Kaslowski; Çevresel, toplumsal ve ekonomik sürdürülebilirlik için bütüncül tedbirlerin bir an önce ele alınarak küresel düzeyde şekillenen yeşil ekonomiye yönelik dönüşümün parçası olunabileceğini de sözlerine ekledi. Kaslowski sözlerini şöyle sürdürdü: “Yeşil Mutabakata uyumun ve yeşil dönüşümün AB ve Türkiye arasında siyasi olumlu gündem kapsamında önemli bir başlık oluşturacağını değerlendiriyoruz. Dolayısıyla yeşil ve dijital dönüşüm alanında kamu-özel sektör iş birlikleri ve iklim değişikliği ile mücadele alanında üst düzey diyalog mekanizmalarının oluşturulması yönündeki önerileri önemsiyoruz.”

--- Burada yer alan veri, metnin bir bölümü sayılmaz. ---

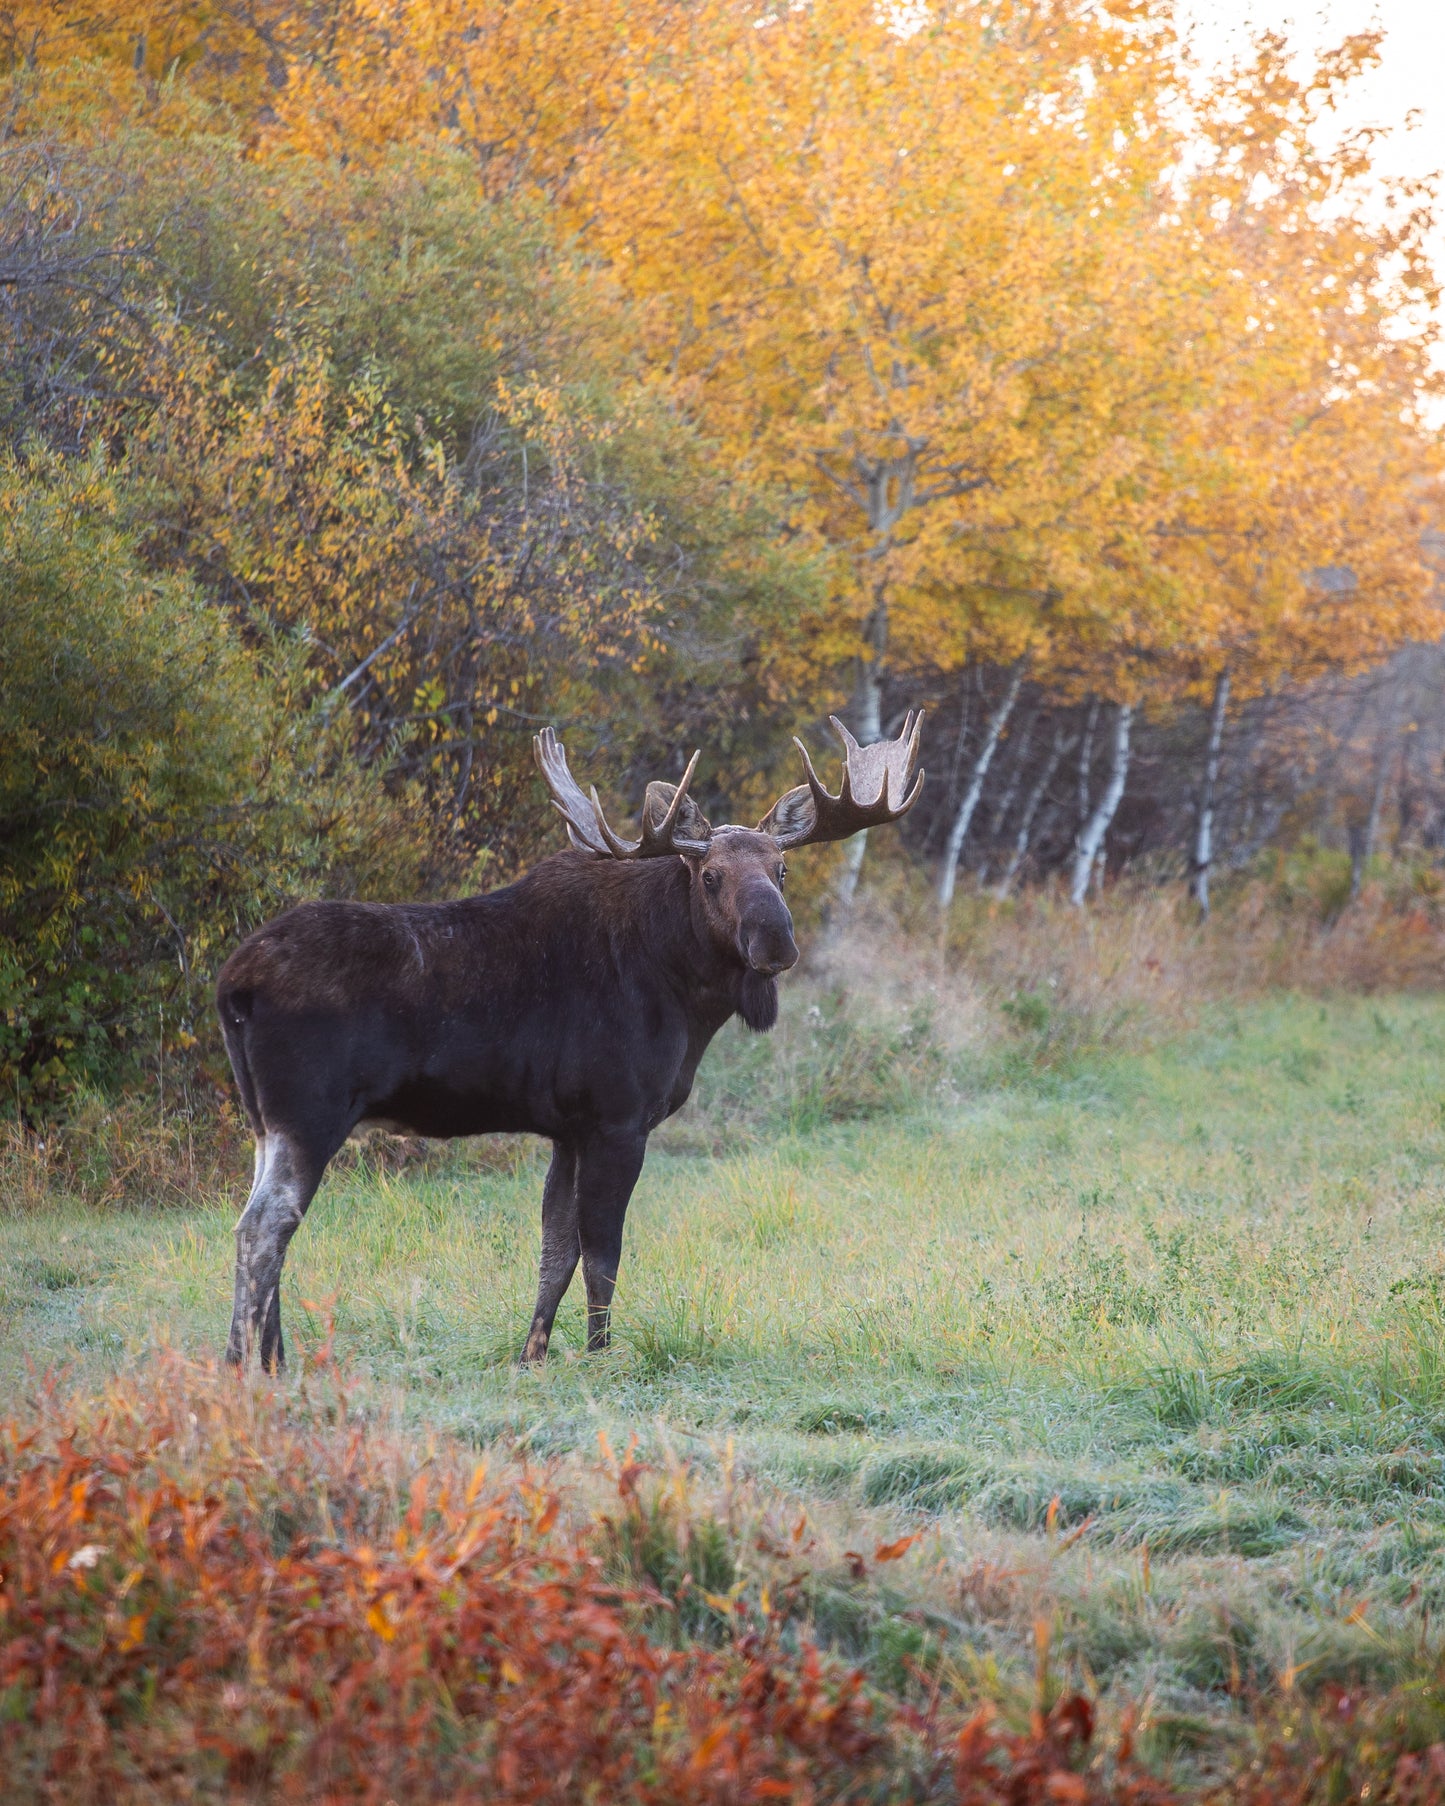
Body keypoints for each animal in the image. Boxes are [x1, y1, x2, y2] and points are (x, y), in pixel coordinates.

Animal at [215, 713, 924, 1371]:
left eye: (782, 867)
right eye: (710, 876)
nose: (775, 940)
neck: (683, 992)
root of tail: (232, 983)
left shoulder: (567, 1129)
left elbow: (555, 1253)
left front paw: (533, 1355)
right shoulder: (616, 1120)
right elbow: (602, 1254)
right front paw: (599, 1355)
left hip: (264, 1122)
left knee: (257, 1224)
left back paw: (266, 1360)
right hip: (310, 1114)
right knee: (264, 1229)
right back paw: (252, 1366)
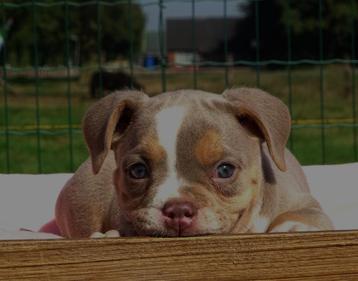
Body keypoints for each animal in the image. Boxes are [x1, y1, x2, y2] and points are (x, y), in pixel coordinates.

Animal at [51, 87, 332, 236]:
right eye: (138, 171)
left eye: (225, 170)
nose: (178, 210)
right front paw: (109, 235)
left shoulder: (304, 202)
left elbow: (304, 215)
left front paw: (294, 228)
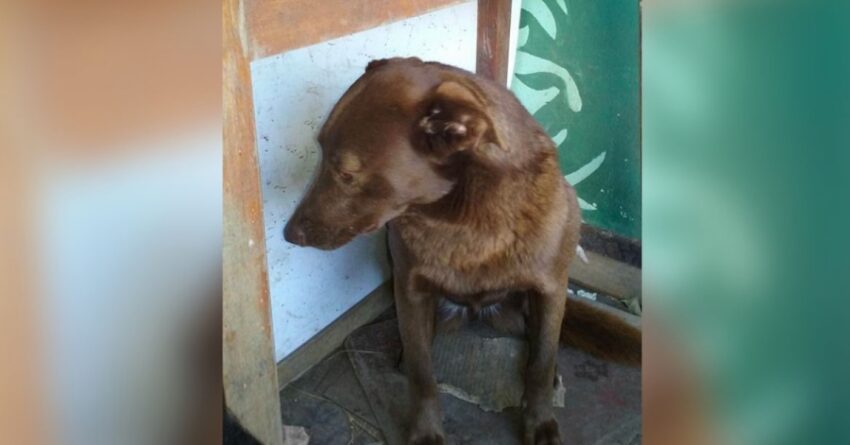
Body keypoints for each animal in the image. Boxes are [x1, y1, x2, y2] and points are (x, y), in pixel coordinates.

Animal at [284, 58, 636, 444]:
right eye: (318, 152)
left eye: (346, 174)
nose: (288, 234)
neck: (464, 218)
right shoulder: (410, 292)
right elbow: (422, 374)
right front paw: (425, 432)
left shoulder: (551, 290)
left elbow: (540, 364)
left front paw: (540, 423)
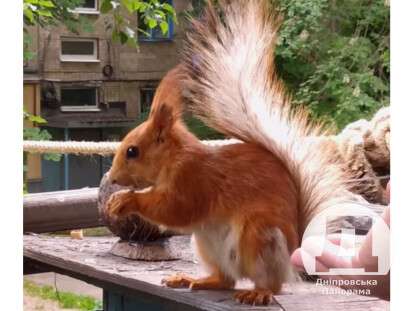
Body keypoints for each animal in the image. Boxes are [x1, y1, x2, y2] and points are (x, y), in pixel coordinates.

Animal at [106, 0, 352, 308]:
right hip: (206, 244)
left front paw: (126, 200)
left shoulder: (194, 180)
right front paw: (116, 199)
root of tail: (292, 253)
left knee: (272, 284)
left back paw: (259, 292)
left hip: (259, 235)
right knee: (226, 279)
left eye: (132, 151)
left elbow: (175, 209)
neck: (173, 160)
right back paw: (194, 279)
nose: (112, 178)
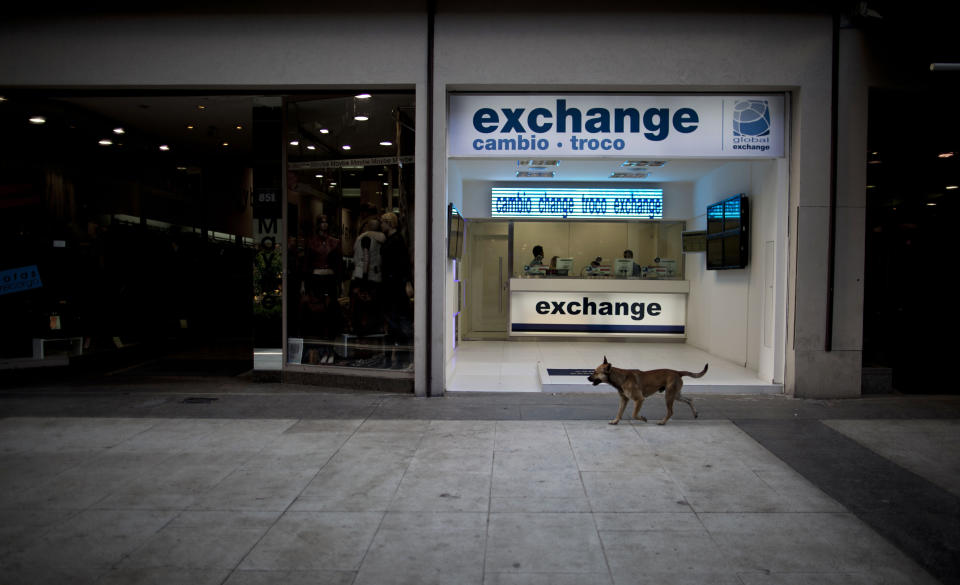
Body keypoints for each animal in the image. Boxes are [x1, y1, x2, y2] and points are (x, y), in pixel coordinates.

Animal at [580, 356, 708, 424]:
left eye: (596, 372)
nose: (587, 378)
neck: (621, 378)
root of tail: (677, 372)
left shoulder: (639, 399)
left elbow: (634, 414)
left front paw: (642, 418)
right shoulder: (624, 400)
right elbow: (619, 412)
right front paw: (615, 421)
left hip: (669, 396)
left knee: (671, 411)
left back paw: (662, 422)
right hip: (675, 395)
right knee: (689, 400)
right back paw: (695, 413)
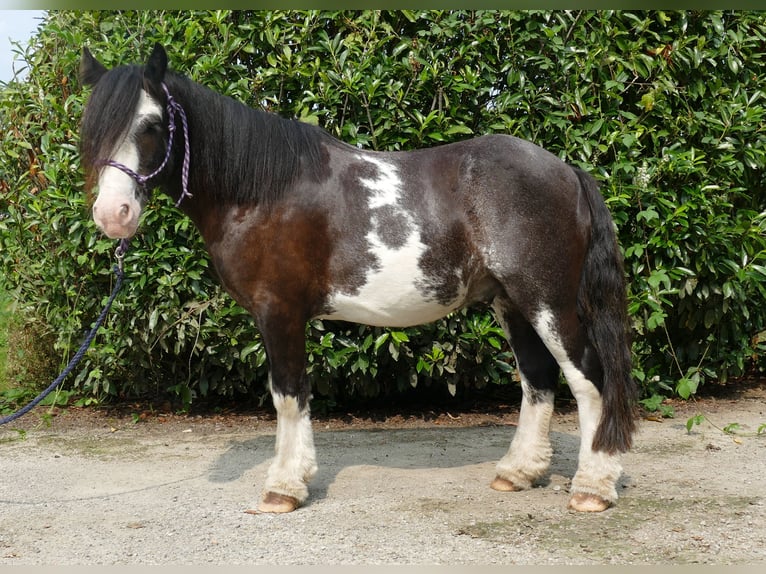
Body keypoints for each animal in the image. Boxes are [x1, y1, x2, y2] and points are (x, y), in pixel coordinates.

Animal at [81, 42, 640, 516]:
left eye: (152, 124)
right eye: (91, 127)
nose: (113, 215)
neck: (263, 191)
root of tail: (567, 172)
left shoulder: (280, 311)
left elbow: (288, 394)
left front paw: (284, 487)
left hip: (548, 301)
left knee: (588, 379)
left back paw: (593, 488)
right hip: (512, 303)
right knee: (538, 380)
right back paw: (518, 472)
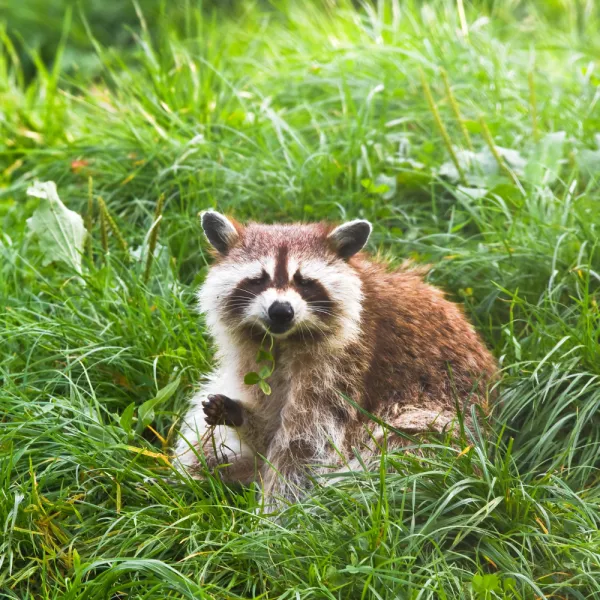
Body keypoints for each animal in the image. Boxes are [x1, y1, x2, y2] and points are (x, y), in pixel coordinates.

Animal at [173, 211, 496, 506]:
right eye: (258, 280)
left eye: (304, 281)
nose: (281, 311)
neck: (283, 341)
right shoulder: (252, 358)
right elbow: (268, 427)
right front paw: (243, 420)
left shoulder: (344, 365)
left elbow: (304, 445)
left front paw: (278, 515)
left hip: (444, 421)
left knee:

TÜSİAD Enerji ve Çevre Yuvarlak Masa Başkanı Cevdet Alemdar da konuşmasında COP 26 öncesinde, Türkiye’nin mesajlarını netleştirmeye her zamankinden daha çok ihtiyaç duyduğunun altını çizdi. Alemdar şunları söyledi: “TÜSİAD olarak tüm çalışmalarımızda, çevre, ekonomi, sanayi ve enerji politikalarını bütünsel olarak ele almaya özen gösteriyoruz. İş dünyası olarak karşılaştığımız en derin risklerden biri olan iklim değişikliğini 1,5 derece artış seviyelerinde sınırlamak için, bu dört alanın tamamında köklü bir değişime gidilmesi gerektiğinin bilincindeyiz. Bu dönüşümü başarmak, öncü ve örnek olmak için sorumluluk alıyoruz, çözüm üretiyoruz. Ülkelere baktığımızda ise, bu değişimi en kapsamlı şekilde ele alan coğrafya olan Avrupa Birliği’ni takiben Japonya, İngiltere, Çin ardı ardına karbon-nötr mesajı veriyorlar. Küresel anlamda “iklim diplomasisinin” tarihte hiç görülmemiş düzeyde yoğunlaştığını görüyoruz. Diğer taraftan uluslararası ticaret Avrupa Birliği Yeşil Mutabakatı ekseninde yeniden şekilleniyor. Tüm bu gelişmeleri ülkemizin lehine değerlendirebilmek adına, tarihteki en kritik taraflar konferanslarından biri olmaya aday COP 26 öncesinde, ülke olarak mesajlarımızı netleştirmeye her zamankinden daha çok ihtiyaç duyuyoruz.”
TÜSİAD Çevre ve İklim Değişikliği Çalışma Grubu Başkanı Fatih Özkadı ise yeşil dönüşüme yönelik hazırlanacak kapsamlı bir yol haritasının, AB ile Gümrük Birliği’nin hızlandırdığı dönüşümde sektörlerimizin küresel rekabet gücünü daha da artıracağını söyledi.Özkadı şöyle konuştu: “TÜSİAD’ın “Ekonomik Göstergeler Merceğinden Yeni İklim Rejimi Raporu”na göre, ülkemizde hayata geçirilecek bir emisyon ticaret sistemi sonucunda elde edilecek fonun, gerekli yeşil yatırımlara ayrılması durumunda, 2030’da milli gelire pozitif katkı sağlanabileceği değerlendirilmektedir. Yenilenebilir enerji ve enerji verimliliğinin merkeze alındığı böyle bir modelde, ülkemiz hem AB standartlarında bir iklim politikası izlerken, aynı zamanda ekonomisinin dönüşümünü hayata geçirmesi mümkün olabilecektir. Böylece AB’nin büyüme stratejisi olarak duyurduğu Avrupa Yeşil Mutabakatı Türkiye için, sürdürülebilir kalkınmayı hedefleyen bir dönüşümün aracı olarak yepyeni bir fırsat olarak değerlendirilebilir. Bu doğrultuda, önümüzdeki dönemde, yeşil dönüşüme yönelik hazırlanacak kapsamlı bir yol haritası, AB ile Gümrük Birliği’nin hızlandırdığı dönüşümde sektörlerimizin küresel rekabet gücünü daha da artıracak, yatırım ortamında öngörülebilirliğin tesis edilmesine de katkı sağlayacaktır.”